Finishing some Student Project Ideas from Last Week

Eddie – He’s tried some stuff with Brevis and Quill. He might next work some with Pucks.

Ben – Not sure yet. Maybe something A-Life-y?

Tom’s Benchmark Problems

Should we include problems beyond iJava and Yuriy’s paper?

  • We should have a citable source outside our work for the problem — i.e. not “we made it up”. Otherwise, probably “yes”.
    • FizzBuzz (kata) – yes
    • Bowling (kata) – maybe
    • Factorial – maybe (too easy?)
    • WC – yes
    • US Change – maybe (need citable source)
  • Tom will consult rest of committee.

Pollen Tubes

Wren is going to try some things and consult others to try to see if a solution already exists.

Homology of Population

  • Levenshtein distance of pairs of programs seems like good measurement.
  • Likely can’t test all pairs, since this will usually be about 1 million Levenshtein distance computations. This will probably be too slow.
  • Instead, sample random pairs of individuals — maybe on the order of 1000 to 10000.
    • May need to do validation to make sure the sample results really reflect the population.
    • Report: median, quartiles, mean, standard deviation.

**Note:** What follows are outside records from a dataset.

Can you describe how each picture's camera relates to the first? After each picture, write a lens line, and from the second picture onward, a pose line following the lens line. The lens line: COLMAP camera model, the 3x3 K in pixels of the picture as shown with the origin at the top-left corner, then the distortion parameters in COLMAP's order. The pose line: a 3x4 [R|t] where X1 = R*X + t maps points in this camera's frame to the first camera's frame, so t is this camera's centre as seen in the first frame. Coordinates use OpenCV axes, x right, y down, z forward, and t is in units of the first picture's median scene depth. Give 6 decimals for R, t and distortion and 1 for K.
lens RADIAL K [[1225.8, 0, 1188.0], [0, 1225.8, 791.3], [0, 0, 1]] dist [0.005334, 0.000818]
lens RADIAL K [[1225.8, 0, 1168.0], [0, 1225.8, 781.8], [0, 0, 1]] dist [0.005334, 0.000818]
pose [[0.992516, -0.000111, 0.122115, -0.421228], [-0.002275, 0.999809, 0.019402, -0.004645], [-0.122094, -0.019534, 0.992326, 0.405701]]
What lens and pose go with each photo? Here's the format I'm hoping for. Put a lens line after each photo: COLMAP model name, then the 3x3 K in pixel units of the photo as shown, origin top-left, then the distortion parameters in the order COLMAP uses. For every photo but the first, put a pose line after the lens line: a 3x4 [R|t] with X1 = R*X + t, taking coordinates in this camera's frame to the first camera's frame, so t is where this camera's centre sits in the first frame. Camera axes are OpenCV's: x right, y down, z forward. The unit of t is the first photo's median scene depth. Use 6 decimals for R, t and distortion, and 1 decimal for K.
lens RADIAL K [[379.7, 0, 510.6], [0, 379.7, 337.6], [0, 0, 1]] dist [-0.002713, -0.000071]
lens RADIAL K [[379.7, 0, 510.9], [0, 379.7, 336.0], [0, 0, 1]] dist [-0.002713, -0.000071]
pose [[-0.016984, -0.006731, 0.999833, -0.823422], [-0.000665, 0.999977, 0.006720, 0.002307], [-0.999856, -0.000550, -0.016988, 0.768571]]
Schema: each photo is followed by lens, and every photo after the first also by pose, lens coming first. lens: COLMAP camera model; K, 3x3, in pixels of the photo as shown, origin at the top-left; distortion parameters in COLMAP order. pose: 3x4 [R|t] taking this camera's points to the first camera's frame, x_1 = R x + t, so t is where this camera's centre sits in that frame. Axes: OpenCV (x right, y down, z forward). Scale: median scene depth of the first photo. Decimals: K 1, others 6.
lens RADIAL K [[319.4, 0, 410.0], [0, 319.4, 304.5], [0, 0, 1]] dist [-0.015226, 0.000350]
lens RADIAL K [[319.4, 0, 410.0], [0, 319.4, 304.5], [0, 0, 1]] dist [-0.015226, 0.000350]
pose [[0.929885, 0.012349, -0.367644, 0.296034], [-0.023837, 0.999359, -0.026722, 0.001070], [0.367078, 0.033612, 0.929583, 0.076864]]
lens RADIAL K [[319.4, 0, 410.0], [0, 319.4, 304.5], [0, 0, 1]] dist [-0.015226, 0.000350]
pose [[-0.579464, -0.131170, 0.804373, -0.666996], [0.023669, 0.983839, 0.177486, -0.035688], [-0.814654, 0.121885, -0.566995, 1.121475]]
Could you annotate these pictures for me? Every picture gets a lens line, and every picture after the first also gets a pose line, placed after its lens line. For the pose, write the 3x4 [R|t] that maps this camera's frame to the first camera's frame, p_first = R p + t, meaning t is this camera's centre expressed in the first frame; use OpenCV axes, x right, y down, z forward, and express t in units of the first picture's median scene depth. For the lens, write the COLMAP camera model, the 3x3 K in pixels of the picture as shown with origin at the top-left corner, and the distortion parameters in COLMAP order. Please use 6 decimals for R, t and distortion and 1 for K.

Nic McPhee Presents: Analysis of Ancestry in GP with a Graph DB

  • Using Neo4j – a graph database – to store ancestry info throughout a GP run.
  • Makes ancestry info easy to collect and query.
  • NeoCons – Clojure with Neo4j
  • Cool stats can be queried from the database!
  • Could be neat to look at common ancestries using different parent selection methods!